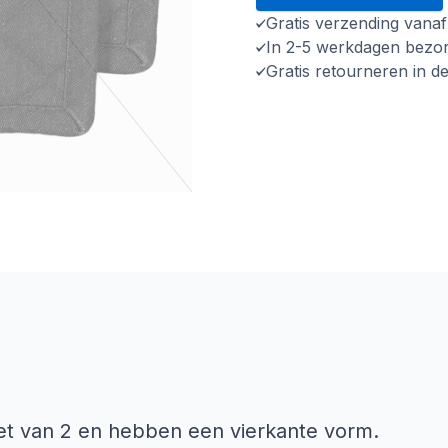
Gratis verzending vana
In 2-5 werkdagen bezo
Gratis retourneren in d
et van 2 en hebben een vierkante vorm.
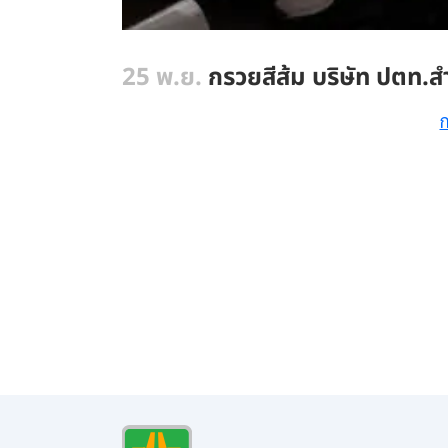
25 พ.ย.
กรวยสีส้ม บริษัท ปตท.ส
ก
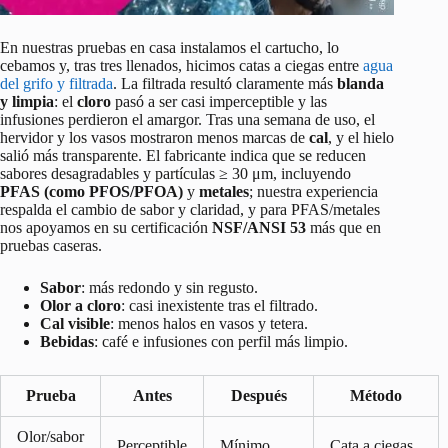
En nuestras pruebas en casa instalamos el cartucho, lo
cebamos y, tras tres llenados, hicimos catas a ciegas entre
agua
del grifo y filtrada
. La filtrada resultó claramente más
blanda
y limpia
: el
cloro
pasó a ser casi imperceptible y las
infusiones perdieron el amargor. Tras una semana de uso, el
hervidor y los vasos mostraron menos marcas de
cal
, y el hielo
salió más transparente. El fabricante indica que se reducen
sabores desagradables y partículas ≥ 30 μm, incluyendo
PFAS (como PFOS/PFOA)
y
metales
; nuestra experiencia
respalda el cambio de sabor y claridad, y para PFAS/metales
nos apoyamos en su certificación
NSF/ANSI 53
más que en
pruebas caseras.
Sabor
: más redondo y sin regusto.
Olor a cloro
: casi inexistente tras el filtrado.
Cal visible
: menos halos en vasos y tetera.
Bebidas
: café e infusiones con perfil más limpio.
Prueba
Antes
Después
Método
Olor/sabor
Perceptible
Mínimo
Cata a ciegas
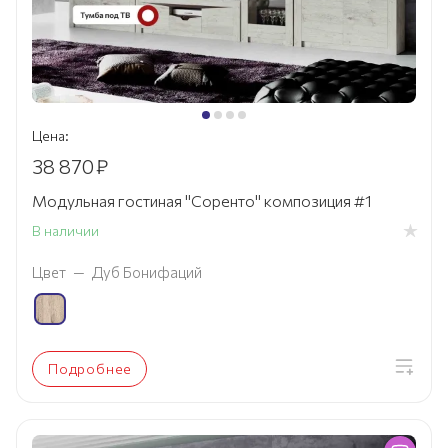
Цена:
38 870
₽
Модульная гостиная "Соренто" композиция #1
В наличии
Цвет
—
Дуб Бонифаций
Подробнее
---*---
What is expected:
Pick out each line of the data that contains the word "casi" and copy it.

Task output:
pasó a ser casi imperceptible y las
: casi inexistente tras el filtrado.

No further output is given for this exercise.